Key tibble functions include:

  • as_tibble() converts (or coerces) an existing rectangle of data (e.g., a data frame or matrix) into a tibble.

  • tibble() converts several vectors into (the columns of) a tibble.

  • tribble() converts a table (entered row-by-row) into a tibble.

Thus, the three functions differ by the types of inputs they expect, but have in common that they create a tibble as their output.

While some R veterans may prefer data frames, tibbles are becoming increasingly popular. But if we ever need to transform a tibble tb into a data frame, we can always use as.data.frame(tb).
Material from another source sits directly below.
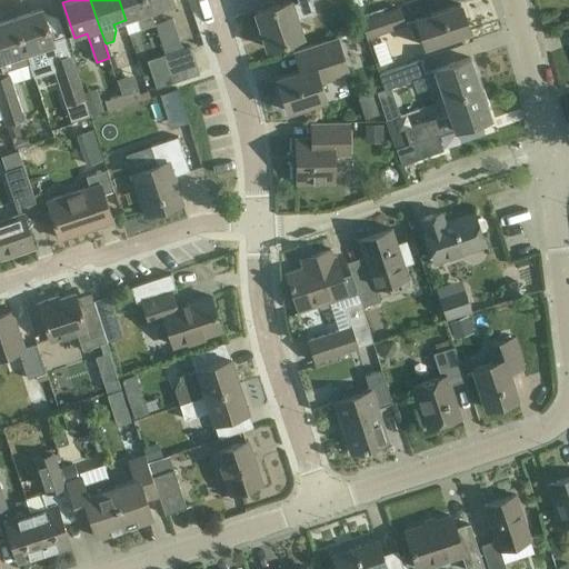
[(129,33),(130,33),(156,25),(151,11),(147,0),(119,0),(126,20),(125,20),(129,33)]
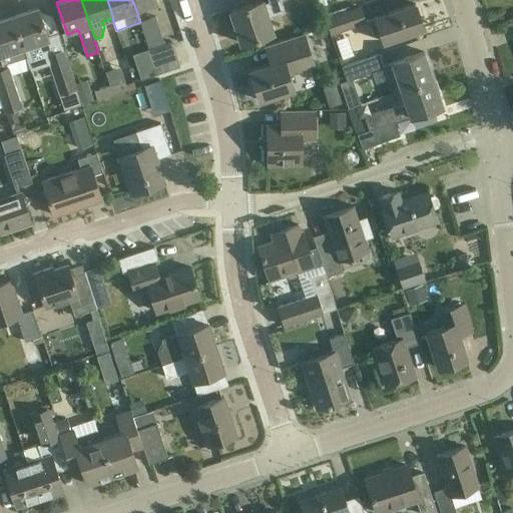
[(132,0),(136,10),(159,2),(158,0),(132,0)]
These commands and corresponding examples are illustrated in Section 5.2 Essential tibble commands of the ds4psy book (Neth, 2023a).

12.3 Conclusion

12.3.1 Summary

An R process always runs in some working directory. Getting data into R (or any other computing system) assumes a basic understanding of files, folders, and paths (i.e., descriptions of their locations, typically in the form of character strings).

The R packages readr and the tibble provide functions for creating data structures known as “tibbles” in R. For our purposes, tibbles are a simpler and well-behaved data frames. More specifically,

  • readr provides functions for reading data (stored as vectors or rectangular tables) into tibbles;

  • tibble provides functions for getting tibbles from other data structures (data frames, vectors, or row-wise tables).

12.3.2 Resources

i2ds: Links to resources, etc.

Figure 12.1 shows the back of the cheatsheet on the tidyr package:

Essential tibble commands on the RStudio cheatsheet on the tidyr package.

Figure 12.1: Essential tibble commands on the RStudio cheatsheet on the tidyr package.

The fact that both tibble and tidyr are covered by the same RStudio cheatsheet on Data tidying show the close correspondence between both topics.

12.3.3 Preview

The next two chapters will introduce the dplyr package and the tidyr package for data transformation. Just like readr and tibble, those packages are key components of the tidyverse (Wickham, 2023b).

12.4 Exercises

i2ds: Exercises

The following exercises link to the corresponding exercises of Chapter 5: Tibbles.

12.4.1 Flower power

Parts 1, 3–5 (i.e., all except for Part 2) of Exercise 1

12.4.2 Rental accounting

Part 1 of Exercise 2

12.4.3 False positive psychology

Exercise 4

This concludes our exercises on creating tibbles.